Hybrid Manufacturing Process Planning for Arbitrary Part and Tool Shapes
- URL: http://arxiv.org/abs/2205.11805v1
- Date: Tue, 24 May 2022 06:01:22 GMT
- Title: Hybrid Manufacturing Process Planning for Arbitrary Part and Tool Shapes
- Authors: George P. Harabin, Morad Behandish
- Abstract summary: We present a framework for identifying AM/SM actions that make up an HM process plan based on accessibility and support requirements.
We define the actions to allow for temporary excessive material deposition or removal, with an understanding that subsequent actions can correct for them.

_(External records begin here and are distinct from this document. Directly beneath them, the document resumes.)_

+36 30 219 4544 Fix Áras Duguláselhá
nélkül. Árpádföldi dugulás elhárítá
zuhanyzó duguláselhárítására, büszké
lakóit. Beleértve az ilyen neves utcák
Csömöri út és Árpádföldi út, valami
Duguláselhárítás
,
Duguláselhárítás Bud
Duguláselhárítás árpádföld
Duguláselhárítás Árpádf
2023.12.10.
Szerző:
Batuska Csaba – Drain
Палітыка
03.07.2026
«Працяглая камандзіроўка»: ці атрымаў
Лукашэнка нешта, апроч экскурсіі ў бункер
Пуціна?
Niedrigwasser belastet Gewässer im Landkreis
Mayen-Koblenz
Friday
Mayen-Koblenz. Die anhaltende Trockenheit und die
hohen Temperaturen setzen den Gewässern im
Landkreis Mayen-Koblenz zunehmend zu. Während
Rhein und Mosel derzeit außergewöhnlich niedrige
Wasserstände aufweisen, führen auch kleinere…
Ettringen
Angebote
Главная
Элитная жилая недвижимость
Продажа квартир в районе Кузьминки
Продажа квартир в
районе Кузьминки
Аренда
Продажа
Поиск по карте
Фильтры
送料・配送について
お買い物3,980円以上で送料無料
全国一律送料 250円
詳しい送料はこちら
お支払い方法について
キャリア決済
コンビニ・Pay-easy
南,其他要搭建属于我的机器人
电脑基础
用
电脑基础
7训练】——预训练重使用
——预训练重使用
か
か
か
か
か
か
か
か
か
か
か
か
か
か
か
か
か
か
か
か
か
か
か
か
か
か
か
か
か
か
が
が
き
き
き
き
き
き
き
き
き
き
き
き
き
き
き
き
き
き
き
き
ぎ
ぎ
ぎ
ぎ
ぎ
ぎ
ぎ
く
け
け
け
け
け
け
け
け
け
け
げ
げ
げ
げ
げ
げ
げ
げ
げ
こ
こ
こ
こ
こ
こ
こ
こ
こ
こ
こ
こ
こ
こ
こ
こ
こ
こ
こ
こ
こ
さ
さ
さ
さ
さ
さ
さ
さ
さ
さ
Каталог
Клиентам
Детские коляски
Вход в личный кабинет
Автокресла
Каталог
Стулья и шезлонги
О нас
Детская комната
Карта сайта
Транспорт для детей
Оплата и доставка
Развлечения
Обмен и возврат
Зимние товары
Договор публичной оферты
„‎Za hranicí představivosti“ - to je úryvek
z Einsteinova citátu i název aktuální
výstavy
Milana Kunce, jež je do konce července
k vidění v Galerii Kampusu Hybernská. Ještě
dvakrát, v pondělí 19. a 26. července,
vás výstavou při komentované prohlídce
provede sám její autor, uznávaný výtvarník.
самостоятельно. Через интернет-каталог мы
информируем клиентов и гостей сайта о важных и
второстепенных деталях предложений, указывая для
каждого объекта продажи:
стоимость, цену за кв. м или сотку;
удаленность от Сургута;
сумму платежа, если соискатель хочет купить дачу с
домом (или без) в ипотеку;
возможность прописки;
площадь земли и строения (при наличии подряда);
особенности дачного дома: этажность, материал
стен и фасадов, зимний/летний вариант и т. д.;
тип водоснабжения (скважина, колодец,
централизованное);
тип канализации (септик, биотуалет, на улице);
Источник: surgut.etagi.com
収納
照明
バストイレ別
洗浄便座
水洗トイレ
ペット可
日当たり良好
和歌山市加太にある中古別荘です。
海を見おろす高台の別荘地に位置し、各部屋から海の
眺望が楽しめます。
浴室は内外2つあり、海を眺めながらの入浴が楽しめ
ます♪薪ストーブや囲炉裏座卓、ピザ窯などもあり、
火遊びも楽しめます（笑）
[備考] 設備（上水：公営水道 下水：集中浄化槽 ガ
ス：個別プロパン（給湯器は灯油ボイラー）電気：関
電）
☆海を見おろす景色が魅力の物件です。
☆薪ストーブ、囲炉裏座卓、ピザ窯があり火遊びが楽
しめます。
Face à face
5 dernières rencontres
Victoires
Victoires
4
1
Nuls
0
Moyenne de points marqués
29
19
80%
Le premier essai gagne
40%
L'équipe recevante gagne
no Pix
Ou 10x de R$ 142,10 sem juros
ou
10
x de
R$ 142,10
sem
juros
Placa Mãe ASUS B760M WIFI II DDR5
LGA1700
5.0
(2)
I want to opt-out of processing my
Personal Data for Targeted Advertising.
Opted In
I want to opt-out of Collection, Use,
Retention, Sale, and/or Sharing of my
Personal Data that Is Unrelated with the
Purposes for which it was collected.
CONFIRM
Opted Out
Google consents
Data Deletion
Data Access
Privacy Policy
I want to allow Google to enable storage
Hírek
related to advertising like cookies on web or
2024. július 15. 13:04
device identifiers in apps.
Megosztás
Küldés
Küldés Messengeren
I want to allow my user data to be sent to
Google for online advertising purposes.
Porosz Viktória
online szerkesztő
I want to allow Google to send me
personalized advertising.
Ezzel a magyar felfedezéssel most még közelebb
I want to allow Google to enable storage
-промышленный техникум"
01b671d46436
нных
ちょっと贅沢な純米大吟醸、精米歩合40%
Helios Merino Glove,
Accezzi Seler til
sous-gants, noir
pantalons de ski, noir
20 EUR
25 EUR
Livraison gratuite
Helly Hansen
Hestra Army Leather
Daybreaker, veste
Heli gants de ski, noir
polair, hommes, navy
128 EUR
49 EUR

We use this framework to generate a space of valid, potentially non-monotonic, process plans for a given part of arbitrary shape.
- Score: 0.0
- License: http://creativecommons.org/licenses/by/4.0/
- Abstract: Hybrid manufacturing (HM) technologies combine additive and subtractive
manufacturing (AM/SM) capabilities in multi-modal process plans that leverage
the strengths of each. Despite the growing interest in HM technologies,
software tools for process planning have not caught up with advances in
hardware and typically impose restrictions that limit the design and
manufacturing engineers' ability to systematically explore the full design and
process planning spaces. We present a general framework for identifying AM/SM
actions that make up an HM process plan based on accessibility and support
requirements, using morphological operations that allow for arbitrary part and
tool geometries to be considered. To take advantage of multi-modality, we
define the actions to allow for temporary excessive material deposition or
removal, with an understanding that subsequent actions can correct for them,
unlike the case in unimodal (AM-only or SM-only) process plans that are
monotonic. We use this framework to generate a combinatorial space of valid,
potentially non-monotonic, process plans for a given part of arbitrary shape, a
collection of AM/SM tools of arbitrary shapes, and a set of relative rotations
(fixed for each action) between them, representing build/fixturing directions
on $3-$axis machines. Finally, we use define a simple objective function
quantifying the cost of materials and operating time in terms of
deposition/removal volumes and use a search algorithm to explore the
exponentially large space of valid process plans to find "cost-optimal"
solutions. We demonstrate the effectiveness of our method on 3D examples.